• Treść zadania: Zamień w poniższych wierszach każde „spread” na „range”, resztę pozostawiając bez zmian. Podaj wszystkie wiersze ponownie, pomijając obrazy.

>>>>>

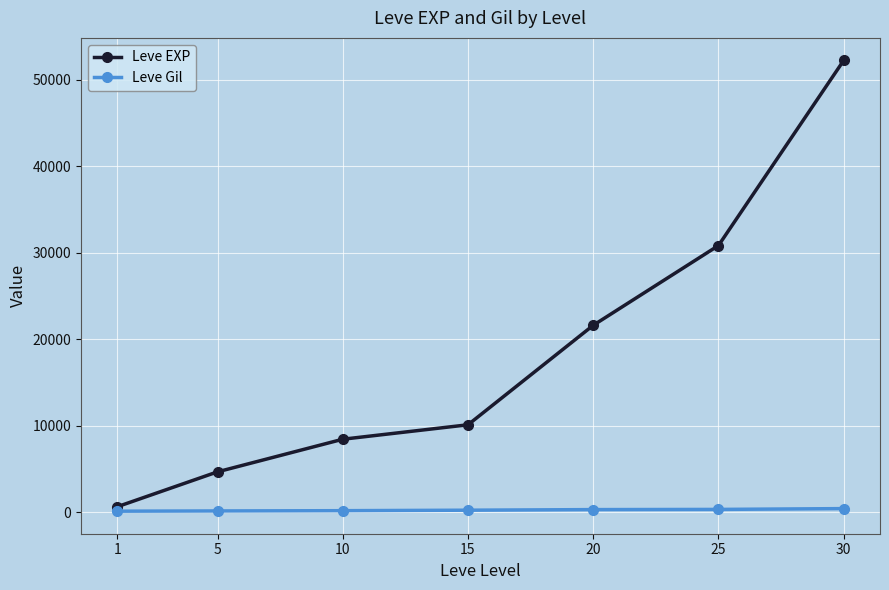

What is the difference between the second highest and second lowest values in the Leve EXP series?

26160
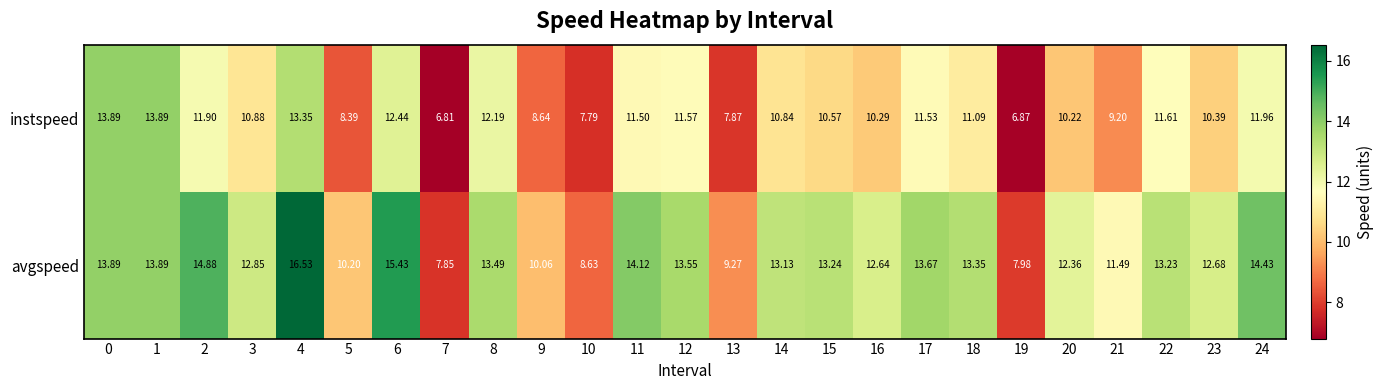

How many values in the avgspeed series are below 13?

11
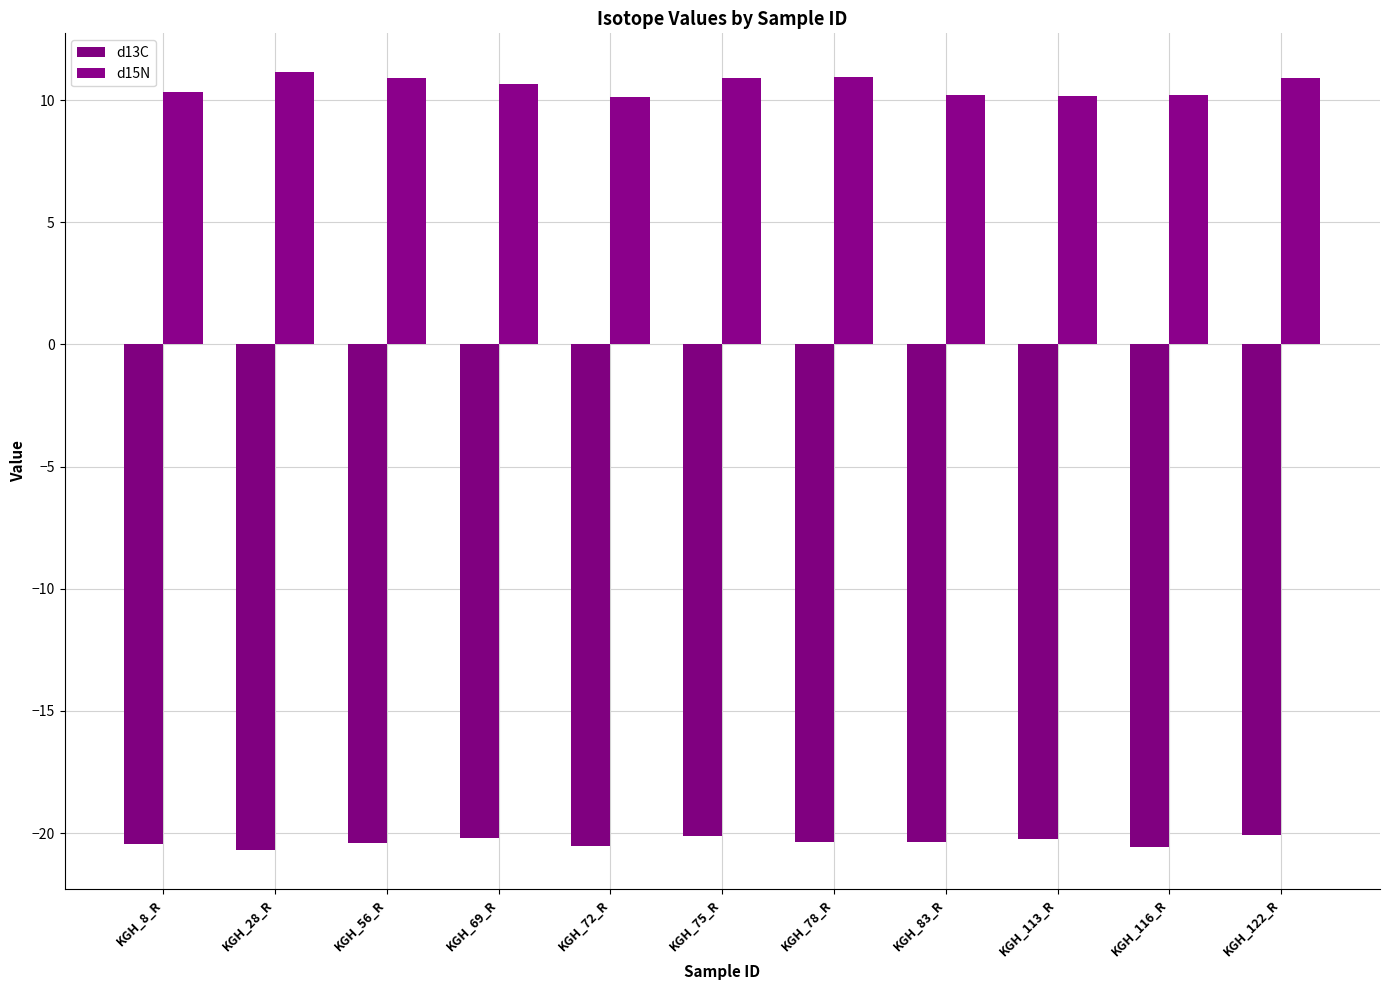

Which series has the largest total across all categories?

d15N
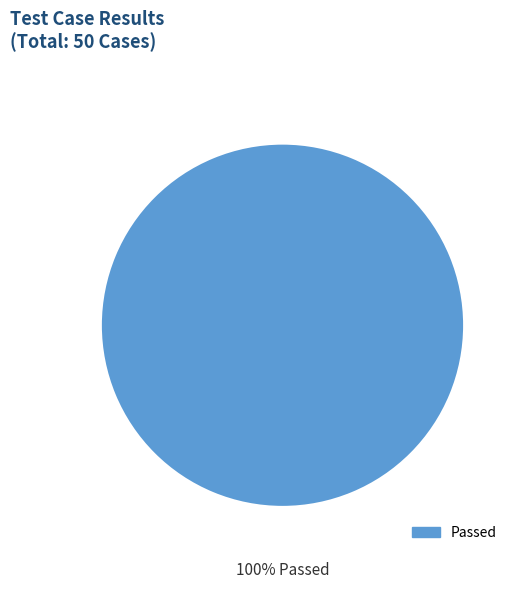

Is there any slice that represents more than half of the pie?

Yes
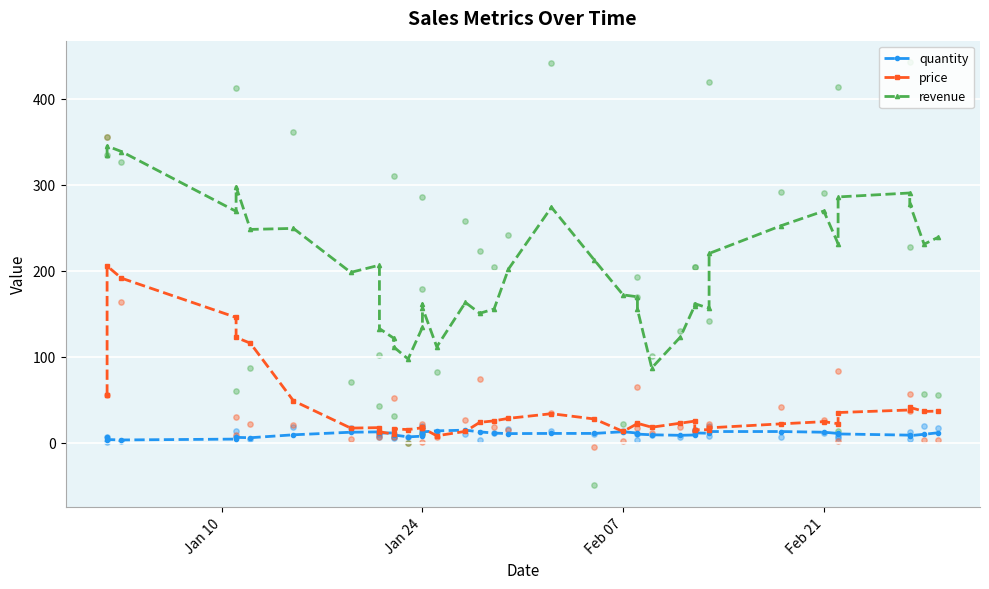

Which series has the largest total across all categories?

revenue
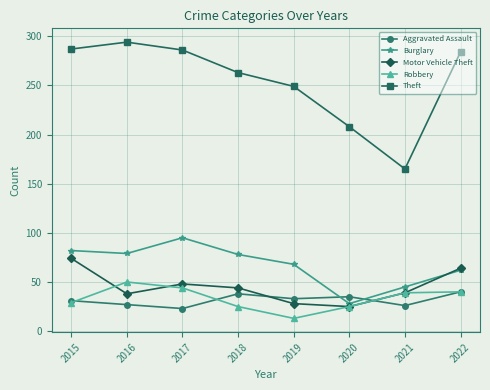

What is the spread (max minus min) of values at 2021?

139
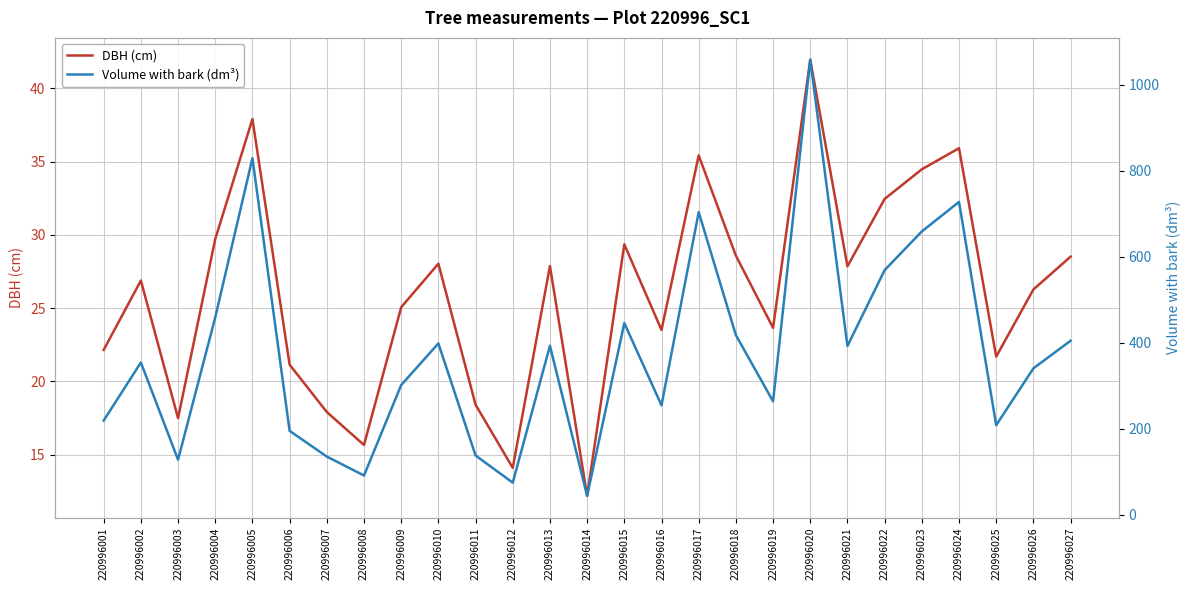

Is it true that DBH (cm) equals 13.6 at 220996004?

False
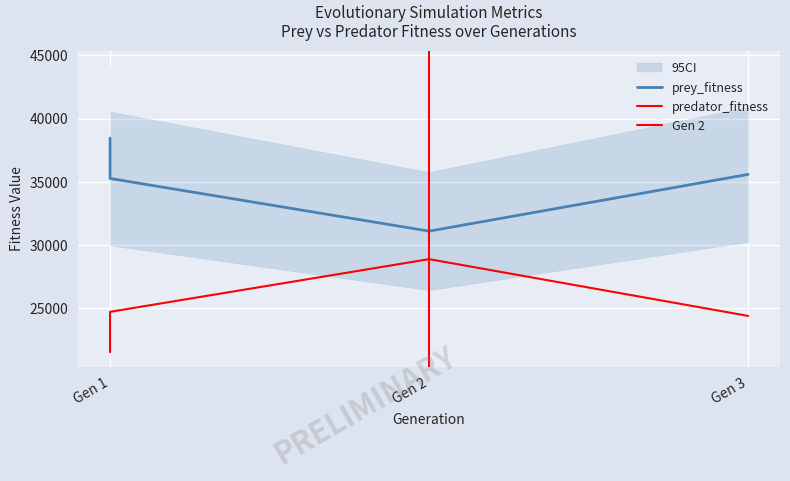

What is the spread (max minus min) of values at Gen 2?

2212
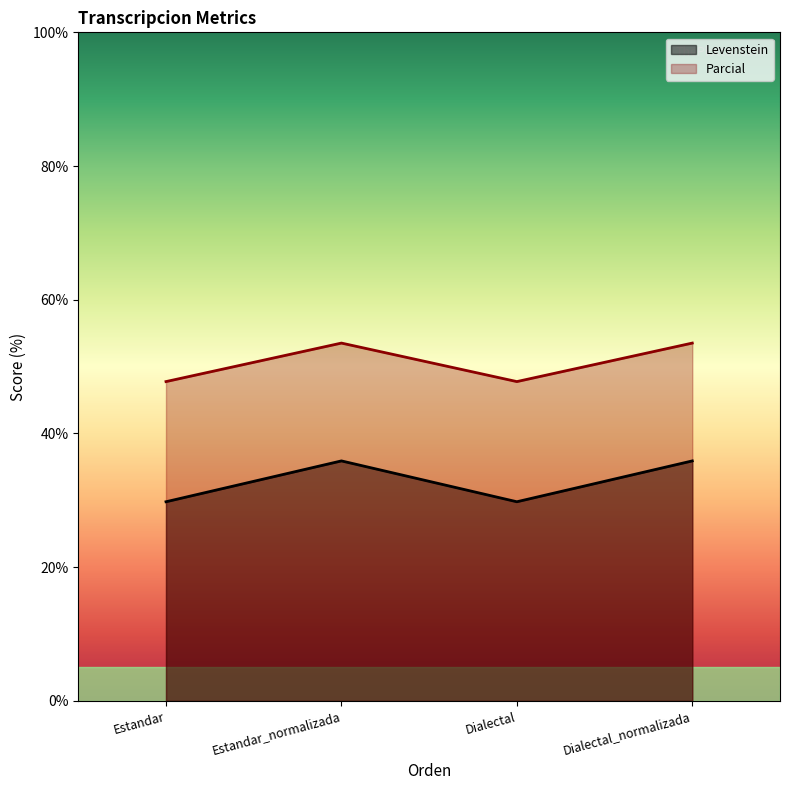

How many interior local valleys does the Parcial series have?

1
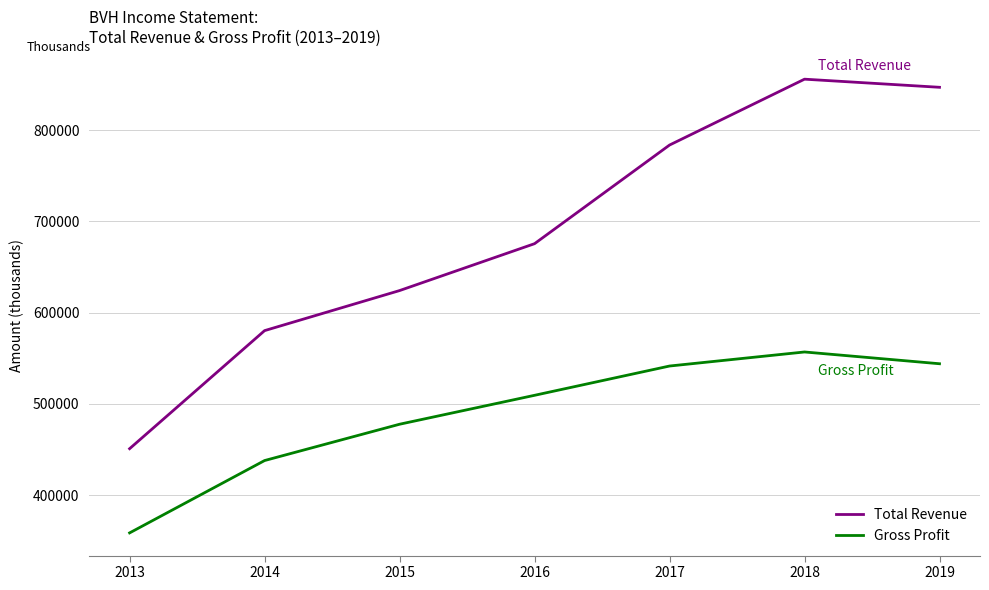

List the series in order of their overall mean, highest first.

Total Revenue, Gross Profit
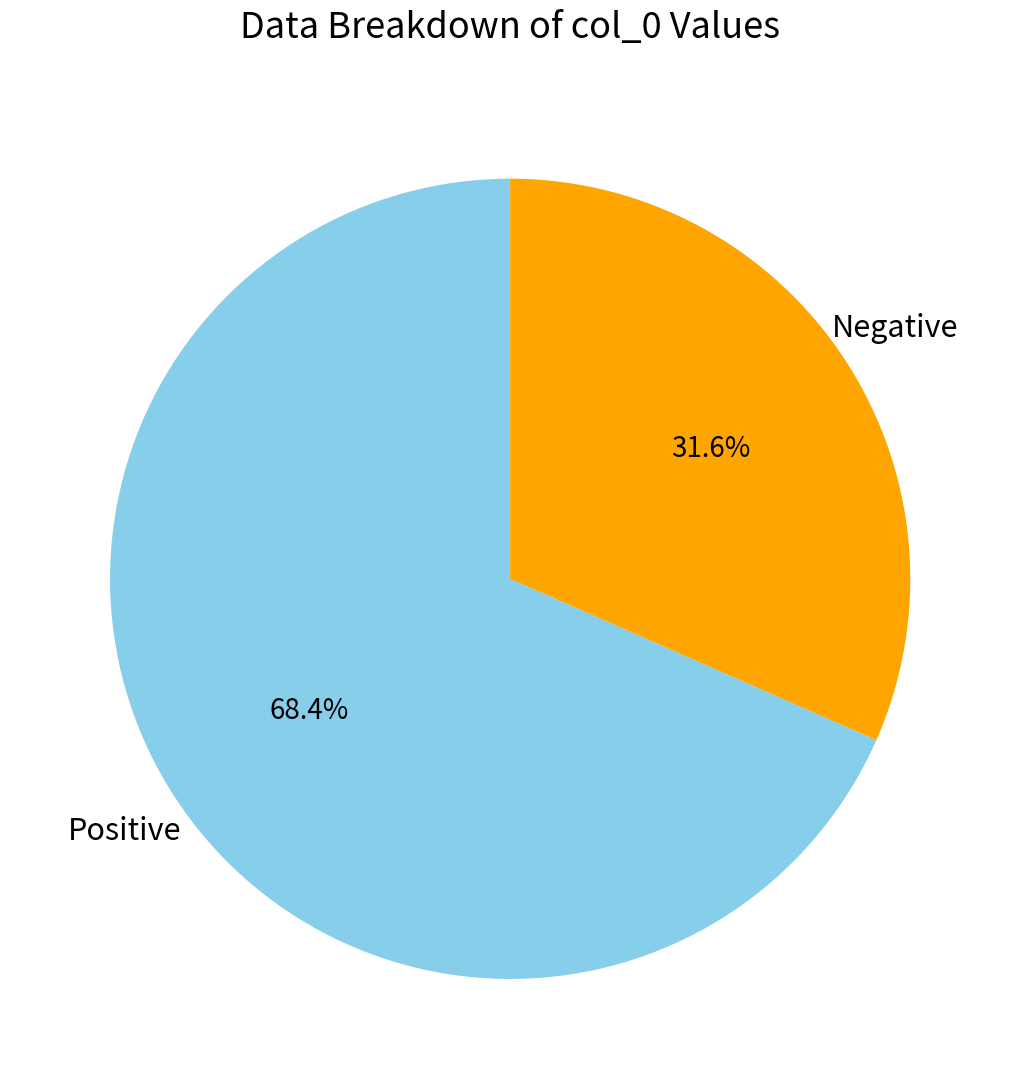

Does any single category account for the majority?

Yes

<<<<<

• Rozwiązanie:
What is the difference between the second highest and second lowest values in the Leve EXP series?

26160

How many values in the avgspeed series are below 13?

11

Which series has the largest total across all categories?

d15N

Is there any slice that represents more than half of the pie?

Yes

Which series has the largest total across all categories?

revenue

What is the range (max minus min) of values at 2021?

139

Is it true that DBH (cm) equals 13.6 at 220996004?

False

What is the range (max minus min) of values at Gen 2?

2212

How many interior local valleys does the Parcial series have?

1

List the series in order of their overall mean, highest first.

Total Revenue, Gross Profit

Does any single category account for the majority?

Yes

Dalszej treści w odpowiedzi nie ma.